_OBJECTIVE 1:_ Reproduce the entries from the line containing "Identify features in" through the final entry, inclusive, switching each "satellite image" to "aerial image" and leaving everything else unchanged. Give only those lines.

** start of DOCUMENT **

Bullitt's Account Talk

I've begun planning an exit strategy at this juncture of lightening up on equities periodically in the weeks/months ahead. I'm thinking this rally here is a just the market makers showing the folks who recently learned about bear funds, a lesson in the school of hard knocks. Hmm, I thought I kept hearing everyone say that the H&S pattern was too obvious? Well, somebody sold short at the break and rushed to cover today.

If we continue to move higher without a continuing correction towards 850, I'll for sure begin lightening up around the 950-1000's because that would be the final blow off top of the rally. I don't see it playing out like that, but who knows? I sure don't. However, I'm pretty sure the market will disappoint the ones who bought things such as INTC, CSCO and QQQQ today in hopes of a continuation of the rally, because we all know, insiders only buy when the price is low and insiders always get their way. I do think that once we get through this consolidation, we're going to make new highs over 1000 by year end, but it's better to be early than late when getting out.

Inflation is surely in the cards. Something to think about.

Pacific Investment Management Co.’s Paul McCulley said the Federal Reserve should push inflation above its long-term target to coax consumers to spend money if the U.S. economy stays mired in recession.
http://www.bloomberg.com/apps/news?pid=newsarchive&sid=akpxGSwUoMuA

This is just how I'm playing the market in the next few months. Remember, for every buyer, there's a seller.
 
I think you're right on target !!

In the short run I'm hoping for a really good GAIN

Over the long run I expect huge volitility to continue and will continue the exit - enter game.

** end of DOCUMENT **
** start of RECORDS TO PROCESS **

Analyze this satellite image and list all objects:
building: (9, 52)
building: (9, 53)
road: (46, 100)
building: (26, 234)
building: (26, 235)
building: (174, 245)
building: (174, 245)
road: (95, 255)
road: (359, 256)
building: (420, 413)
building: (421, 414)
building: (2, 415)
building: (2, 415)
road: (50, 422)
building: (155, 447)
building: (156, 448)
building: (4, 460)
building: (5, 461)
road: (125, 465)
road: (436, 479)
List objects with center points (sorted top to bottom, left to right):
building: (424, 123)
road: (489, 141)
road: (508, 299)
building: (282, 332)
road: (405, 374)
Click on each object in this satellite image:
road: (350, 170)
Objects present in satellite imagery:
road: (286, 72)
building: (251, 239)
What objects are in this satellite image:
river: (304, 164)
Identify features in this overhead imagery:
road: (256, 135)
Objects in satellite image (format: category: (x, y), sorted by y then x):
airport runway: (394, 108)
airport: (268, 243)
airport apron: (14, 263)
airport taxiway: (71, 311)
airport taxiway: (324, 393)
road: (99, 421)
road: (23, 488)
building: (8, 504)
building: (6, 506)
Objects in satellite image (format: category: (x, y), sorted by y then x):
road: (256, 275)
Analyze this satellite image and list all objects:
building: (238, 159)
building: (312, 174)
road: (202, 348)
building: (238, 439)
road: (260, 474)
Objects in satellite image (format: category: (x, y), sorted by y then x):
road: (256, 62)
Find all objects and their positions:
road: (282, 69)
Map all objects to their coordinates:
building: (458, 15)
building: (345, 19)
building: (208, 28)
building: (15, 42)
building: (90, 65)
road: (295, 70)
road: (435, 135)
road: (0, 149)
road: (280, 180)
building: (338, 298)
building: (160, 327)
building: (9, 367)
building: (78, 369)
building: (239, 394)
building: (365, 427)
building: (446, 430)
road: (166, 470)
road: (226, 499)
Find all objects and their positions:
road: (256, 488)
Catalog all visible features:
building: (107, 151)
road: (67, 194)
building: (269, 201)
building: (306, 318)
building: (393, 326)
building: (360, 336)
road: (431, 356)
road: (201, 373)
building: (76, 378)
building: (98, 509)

** end of RECORDS TO PROCESS **

_OBJECTIVE 2:_ Resume the market discussion thread after its final sentence.

_RESULT 1:_
Identify features in this overhead imagery:
road: (256, 135)
Objects in aerial image (format: category: (x, y), sorted by y then x):
airport runway: (394, 108)
airport: (268, 243)
airport apron: (14, 263)
airport taxiway: (71, 311)
airport taxiway: (324, 393)
road: (99, 421)
road: (23, 488)
building: (8, 504)
building: (6, 506)
Objects in aerial image (format: category: (x, y), sorted by y then x):
road: (256, 275)
Analyze this aerial image and list all objects:
building: (238, 159)
building: (312, 174)
road: (202, 348)
building: (238, 439)
road: (260, 474)
Objects in aerial image (format: category: (x, y), sorted by y then x):
road: (256, 62)
Find all objects and their positions:
road: (282, 69)
Map all objects to their coordinates:
building: (458, 15)
building: (345, 19)
building: (208, 28)
building: (15, 42)
building: (90, 65)
road: (295, 70)
road: (435, 135)
road: (0, 149)
road: (280, 180)
building: (338, 298)
building: (160, 327)
building: (9, 367)
building: (78, 369)
building: (239, 394)
building: (365, 427)
building: (446, 430)
road: (166, 470)
road: (226, 499)
Find all objects and their positions:
road: (256, 488)
Catalog all visible features:
building: (107, 151)
road: (67, 194)
building: (269, 201)
building: (306, 318)
building: (393, 326)
building: (360, 336)
road: (431, 356)
road: (201, 373)
building: (76, 378)
building: (98, 509)

_RESULT 2:_
It's good to hear from you again. Hope things are going well.
 
A little inflation with rising interest rates has always been good for the market because they denote an improving economy with stronger earnings. As soon as you get off the tracks I'll move on by. Is panic buying going to show up tomorrow pushing the SPX back to 956? I wouldn't be surprised.
 
IFT today. Put 20% into the G Fund but kept the diversified allocation. I still think we're heading at least 100 points higher in the S&P 500 in the coming weeks/months. If the S&P drops below 800 (since many chartists are calling it to drop to around 810, they are destined to be wrong) I will redeploy the money from cash. Otherwise, it may be there for a looong time depending on how the F Fund wants to cooperate. We'll see how it goes.

Looks to be a lot of folks who are aggravated because the market didn't do what it was supposed to after a H&S break. I'd say there were more closet bears out there than originally printed because nearly every blogger site I checked said the H&S pattern was a bear trap. They were right in the short term, and it may drop again, but somebody got hit with margin calls and it wasn't me. If hedging worked, hedge funds wouldn't have closed in the droves this past year.
 
I still think we're heading at least 100 points higher in the S&P 500 in the coming weeks/months. If the S&P drops below 800 (since many chartists are calling it to drop to around 810, they are destined to be wrong)

:D

Looks to be a lot of folks who are aggravated because the market didn't do what it was supposed to after a H&S break. I'd say there were more closet bears out there than originally printed because nearly every blogger site I checked said the H&S pattern was a bear trap.

:D:D

Have I told you lately that I love you !!

Well I do man - but it's cool so relax
 
We're going to get a pullback here soon. That's just how wall street works. Market Makers will find some way to dump it a bit and where we go from there is anyone's guess. If we're going to get any chartists on board like everyone seems to be looking for this week, the boys are going to have to make a run at the 2009 highs on big volume in order to chew through those sell stops on SDS type investments up around 955.

As long as economists keep pumping how the recession is over, maybe more money will trickle in. I'm not too concerned about day to day, but Tuesday's earnings should be interesting. The doom and gloomers missed pretty bad on earnings so far and at the end of the day, earnings are the driver of stock prices.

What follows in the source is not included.